Friday, June 21, 2013

Spanning-tree Review

Spanning Tree was standardized in IEEE 802.1d as a layer-2 protocol designed to eliminate switching loops - or rather "bridging" loops since bridges were the prominent device at the time of adoption of the standard.

Root Bridge

The root bridge is the "master" bridge for maintaining all STP information within a network.  When a switch boots up, it immediately believes it is the root bridge and broadcasts a Bridge Protocol Data Unit (or BPDU) to all other switches on the network, at which time an election takes place.  The switch with the lowest bridge ID becomes the root.

The bridge ID is composed of two factors.  First is the root priority, which is a number between 0 and 61440, randomly assignable in increments of 4096 on the switch.  The default priority is 32768 (in hex, 8000), which all Cisco switches are initially configured with.  The second component of the bridge ID is the MAC address.  In the case of an election, the switch with the lowest root ID becomes the root.  First the priority is considered, then the MAC.

It is therefor advisable to configure the priority on a robust core switch when working in a highly complex or robust network to ensure that the switch controlling the STP is capable to handle the workload as well as in a central location.

BPDUs are multicast every two seconds by the root bridge following the initial election.  Contained in this packet is the bridge ID of the root bridge, and as long as that number is lower than the ID of the switch receiving the BPDU no election will be forced.  If a BPDU arrives with a lower ID than is configured on the switch, an election takes place and the STP topology will reconverge.

Root ports

After election of a root bridge, each nonroot switch forms an association back to the root.  The path with the lowest cumulative cost is placed into a forwarding state, and all other paths to the root are placed in a blocking state.  This information is contained in the BPDU, along with the root bridge ID and the sending switch's bridge ID. The cost  is the inverse of the bandwidth on the link between it and the root, so the lowest cost is the fastest path back to the root.  Costs are:

10 Gb:  Cost 2
1 Gb:  Cost 4
100 Mb:  Cost 19
10 Mb:  Cost 100

Each switch that receives a BPDU from the root will have a cost of 0.  It adds the cost of the interface on which it was received to that value and forwards that information to other switches with the new cost.  Each switch in turn performs the same action to determine what is the most efficient path to the root.
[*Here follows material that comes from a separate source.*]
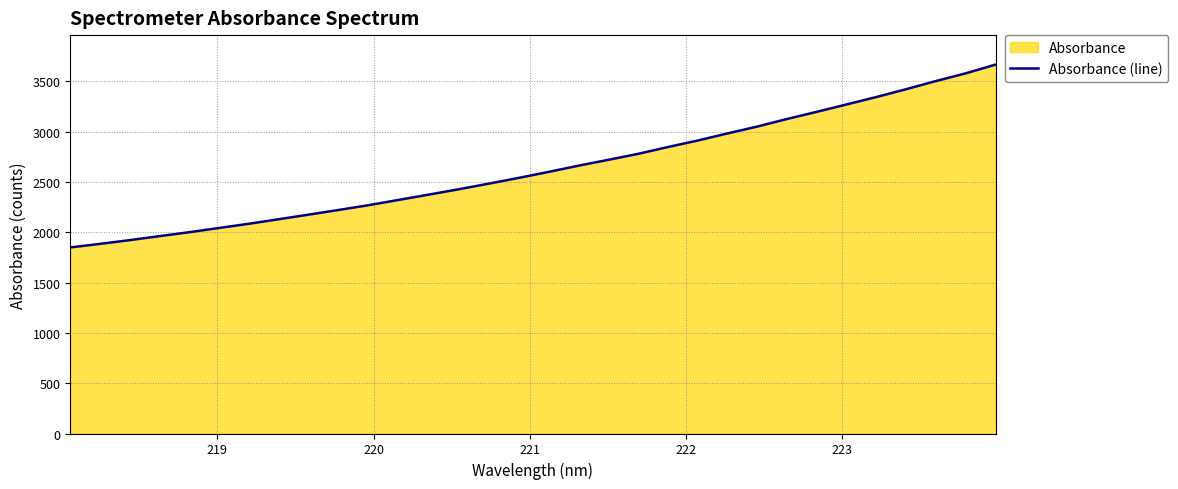

What is the sum of all values?

84362.8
When equal cost paths are available, the system determines which port becomes the root port by first looking at the bridge ID and will select the lowest ID as the root.  If both links are to the same switch, it will use the lowest port priority, which is 128 by default but can be administratively set to chooose one link over another.  If port priority is equal, the switch will choose the lowest port number to determine the root port.

Designated Ports

 Designated ports connect to another switch and are a path back to the root bridge.  They are the "input" to the "output" of the root port and are selected based on the same path cost criteria as the root port.

Blocked Ports

When there are two paths from a switch back to the root port, STP will block client traffic from leaving the port with the highest path cost back to the root.  The port will still listen for BPDUs so that the switch can react to topology changes and notifications, but it simply doesn't send any data.

Port State Transitions

STP ports will go through a process of transitioning from a blocked state to a forwarding state.  Those states are:

Blocking - no client data is sent, but still listens for BPDU
Listening - no client data sent, but listens for topolgy updates
Learning - no client data sent, but learning MAC addresses on connected ports
Forwarding - now passing data as well as listening for BPDUs

The timers associated with those states:

Blocking - 20 seconds (max age timeout, or 10 BPDUs missed)
Listening - 15 seconds
Learning - 15 seconds

When a link goes down, a topology change notification BPDU (TCN BPDU) is sent from the switch reporting a link failure.  This is one of the only times a BPDU doesn't originate from the root bridge.   The root will eventually receive the TCN and notify the switches in its topology to start aging out MAC addresses 8 times more quickly than its default of 300 seconds.  The switches then begin rebuilding the topology by assigning ports to either designated, root or blocking states based on the updated condition of the network.

Because of these default timers, a network could take up to 50 seconds to converge and start sending data again.  To modify the default timers, only the root bridge needs to be adjusted and the timer changes will propagate through the topology.